Wahl AM, Eitle TM. J. Immigr. Minor. Health 2010; 12(2): 153-165.

Affiliation

Department of Sociology, Wake Forest University, P.O. Box 7808, Winston-Salem, NC, 27109, USA, wahlam@wfu.edu.

Copyright

(Copyright © 2010, Holtzbrinck Springer Nature Publishing Group)

DOI

10.1007/s10903-008-9179-6

PMID

18807187

PMCID

PMC2840176

Abstract

This is the first study to examine the relationship between acculturation and alcohol use by gender and ethnicity using a nationally representative sample of Hispanic and non-Hispanic white adolescents. Specifically, we use data from the National Longitudinal Study of Adolescent Health (Add Health) to explore alcohol use and binge drinking for a sample that includes 6792 non-Hispanic whites, 910 Mexican Americans, 290 Cuban Americans, and 336 Puerto Ricans.

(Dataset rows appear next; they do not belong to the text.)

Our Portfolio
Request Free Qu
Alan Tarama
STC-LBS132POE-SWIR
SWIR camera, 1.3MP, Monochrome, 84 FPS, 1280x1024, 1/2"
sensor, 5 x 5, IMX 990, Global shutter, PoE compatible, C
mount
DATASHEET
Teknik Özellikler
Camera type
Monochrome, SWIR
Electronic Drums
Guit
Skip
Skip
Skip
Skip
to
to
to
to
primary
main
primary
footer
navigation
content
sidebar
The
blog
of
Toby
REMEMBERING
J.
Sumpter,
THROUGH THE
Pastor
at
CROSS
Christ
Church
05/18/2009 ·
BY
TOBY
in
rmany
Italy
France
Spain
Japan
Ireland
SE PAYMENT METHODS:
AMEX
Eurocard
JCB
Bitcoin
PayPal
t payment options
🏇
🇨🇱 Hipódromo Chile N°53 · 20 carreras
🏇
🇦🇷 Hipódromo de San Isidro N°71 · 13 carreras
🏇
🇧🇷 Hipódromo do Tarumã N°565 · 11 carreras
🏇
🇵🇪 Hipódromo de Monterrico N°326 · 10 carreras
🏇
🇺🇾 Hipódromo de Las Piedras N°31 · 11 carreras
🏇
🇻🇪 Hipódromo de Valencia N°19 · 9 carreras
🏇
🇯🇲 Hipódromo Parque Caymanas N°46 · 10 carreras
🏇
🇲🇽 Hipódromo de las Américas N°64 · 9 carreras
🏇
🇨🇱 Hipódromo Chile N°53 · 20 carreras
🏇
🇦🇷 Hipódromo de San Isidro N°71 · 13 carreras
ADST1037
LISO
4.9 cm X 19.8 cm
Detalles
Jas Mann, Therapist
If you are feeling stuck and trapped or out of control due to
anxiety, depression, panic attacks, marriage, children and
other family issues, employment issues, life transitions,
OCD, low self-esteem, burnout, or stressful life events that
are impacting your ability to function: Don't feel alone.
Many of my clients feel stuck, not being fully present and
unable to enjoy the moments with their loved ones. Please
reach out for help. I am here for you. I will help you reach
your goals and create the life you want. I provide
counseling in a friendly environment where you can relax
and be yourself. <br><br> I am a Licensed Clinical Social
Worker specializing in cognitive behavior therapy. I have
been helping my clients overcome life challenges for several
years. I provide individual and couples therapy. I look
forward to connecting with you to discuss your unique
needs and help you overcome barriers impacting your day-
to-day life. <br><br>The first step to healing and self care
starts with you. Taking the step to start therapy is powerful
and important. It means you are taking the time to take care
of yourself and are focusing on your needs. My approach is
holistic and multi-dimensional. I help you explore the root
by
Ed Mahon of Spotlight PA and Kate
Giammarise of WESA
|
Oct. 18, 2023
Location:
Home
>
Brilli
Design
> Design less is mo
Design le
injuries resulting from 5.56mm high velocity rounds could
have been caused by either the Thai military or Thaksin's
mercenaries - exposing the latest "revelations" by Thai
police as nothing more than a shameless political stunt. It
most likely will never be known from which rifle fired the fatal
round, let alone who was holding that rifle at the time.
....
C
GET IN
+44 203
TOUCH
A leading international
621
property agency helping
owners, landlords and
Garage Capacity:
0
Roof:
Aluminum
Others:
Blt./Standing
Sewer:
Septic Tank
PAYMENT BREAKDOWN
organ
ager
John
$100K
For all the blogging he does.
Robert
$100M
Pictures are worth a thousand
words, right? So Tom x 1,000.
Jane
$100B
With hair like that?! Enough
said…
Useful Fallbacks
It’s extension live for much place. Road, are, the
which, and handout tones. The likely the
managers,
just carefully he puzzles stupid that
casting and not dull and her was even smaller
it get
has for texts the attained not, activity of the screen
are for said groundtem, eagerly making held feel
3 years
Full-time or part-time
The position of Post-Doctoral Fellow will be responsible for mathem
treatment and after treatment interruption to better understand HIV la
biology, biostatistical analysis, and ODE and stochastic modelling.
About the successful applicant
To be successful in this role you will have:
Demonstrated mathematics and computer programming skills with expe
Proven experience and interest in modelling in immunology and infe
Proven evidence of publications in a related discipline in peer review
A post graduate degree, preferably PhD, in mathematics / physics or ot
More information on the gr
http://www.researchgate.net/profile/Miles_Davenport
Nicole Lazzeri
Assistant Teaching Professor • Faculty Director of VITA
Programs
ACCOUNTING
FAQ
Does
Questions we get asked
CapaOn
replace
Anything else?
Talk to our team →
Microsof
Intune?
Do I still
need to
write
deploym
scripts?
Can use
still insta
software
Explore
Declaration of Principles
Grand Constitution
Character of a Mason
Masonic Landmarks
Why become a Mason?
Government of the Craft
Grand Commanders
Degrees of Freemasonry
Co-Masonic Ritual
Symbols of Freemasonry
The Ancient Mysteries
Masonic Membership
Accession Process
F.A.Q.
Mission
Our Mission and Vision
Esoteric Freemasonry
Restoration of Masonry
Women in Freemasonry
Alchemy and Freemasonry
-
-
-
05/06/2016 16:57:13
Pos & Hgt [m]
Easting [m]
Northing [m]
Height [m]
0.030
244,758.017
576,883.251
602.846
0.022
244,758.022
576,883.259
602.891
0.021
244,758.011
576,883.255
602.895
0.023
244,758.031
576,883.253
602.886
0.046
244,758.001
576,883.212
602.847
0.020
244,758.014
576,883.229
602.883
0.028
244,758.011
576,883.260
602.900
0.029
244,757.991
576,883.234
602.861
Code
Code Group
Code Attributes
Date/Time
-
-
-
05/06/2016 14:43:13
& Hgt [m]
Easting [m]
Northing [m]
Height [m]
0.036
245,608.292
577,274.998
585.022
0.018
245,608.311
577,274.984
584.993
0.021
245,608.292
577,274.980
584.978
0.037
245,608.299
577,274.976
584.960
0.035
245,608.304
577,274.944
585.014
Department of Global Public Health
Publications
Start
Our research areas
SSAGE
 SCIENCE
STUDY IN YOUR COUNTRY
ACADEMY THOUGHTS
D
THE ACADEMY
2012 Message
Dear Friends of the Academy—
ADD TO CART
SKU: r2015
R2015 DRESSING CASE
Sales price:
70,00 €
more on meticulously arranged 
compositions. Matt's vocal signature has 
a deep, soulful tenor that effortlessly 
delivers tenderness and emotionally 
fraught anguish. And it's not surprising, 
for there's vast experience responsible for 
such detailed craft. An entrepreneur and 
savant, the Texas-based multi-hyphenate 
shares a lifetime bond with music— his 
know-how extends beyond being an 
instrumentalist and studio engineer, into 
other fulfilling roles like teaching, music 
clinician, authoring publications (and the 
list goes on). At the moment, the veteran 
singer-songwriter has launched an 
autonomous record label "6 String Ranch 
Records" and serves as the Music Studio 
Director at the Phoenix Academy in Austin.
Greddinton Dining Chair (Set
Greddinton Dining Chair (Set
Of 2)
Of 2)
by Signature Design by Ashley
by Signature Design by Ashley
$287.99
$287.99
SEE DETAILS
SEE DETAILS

Bivariate results reveal significant gender differences in alcohol use among first generation Mexican American, first generation Puerto Rican, and second generation Cuban American adolescents. In addition, these results indicate binge drinking differs significantly by gender among first generation Mexican American, first generation Cuban American, third plus generation Puerto Rican, and third plus generation non-Hispanic white adolescents. Multivariate logistic regression reveals that gender also moderates the effect of acculturation as well as ethnicity on alcohol use and abuse. Among both males and females, first generation immigrants are significantly less likely than third plus generation immigrants to use alcohol and binge drink while selective acculturation significantly reduces the odds of both behaviors. However, the effects of immigrant generation and selective acculturation on binge drinking are larger for females. Further, the trajectories that alcohol use and binge drinking follow with acculturation differ significantly by gender and ethnicity. These results reaffirm the need to further develop theoretical models and intervention strategies that are both gender-specific and culturally-specific, targeting high risk groups in particular in these efforts.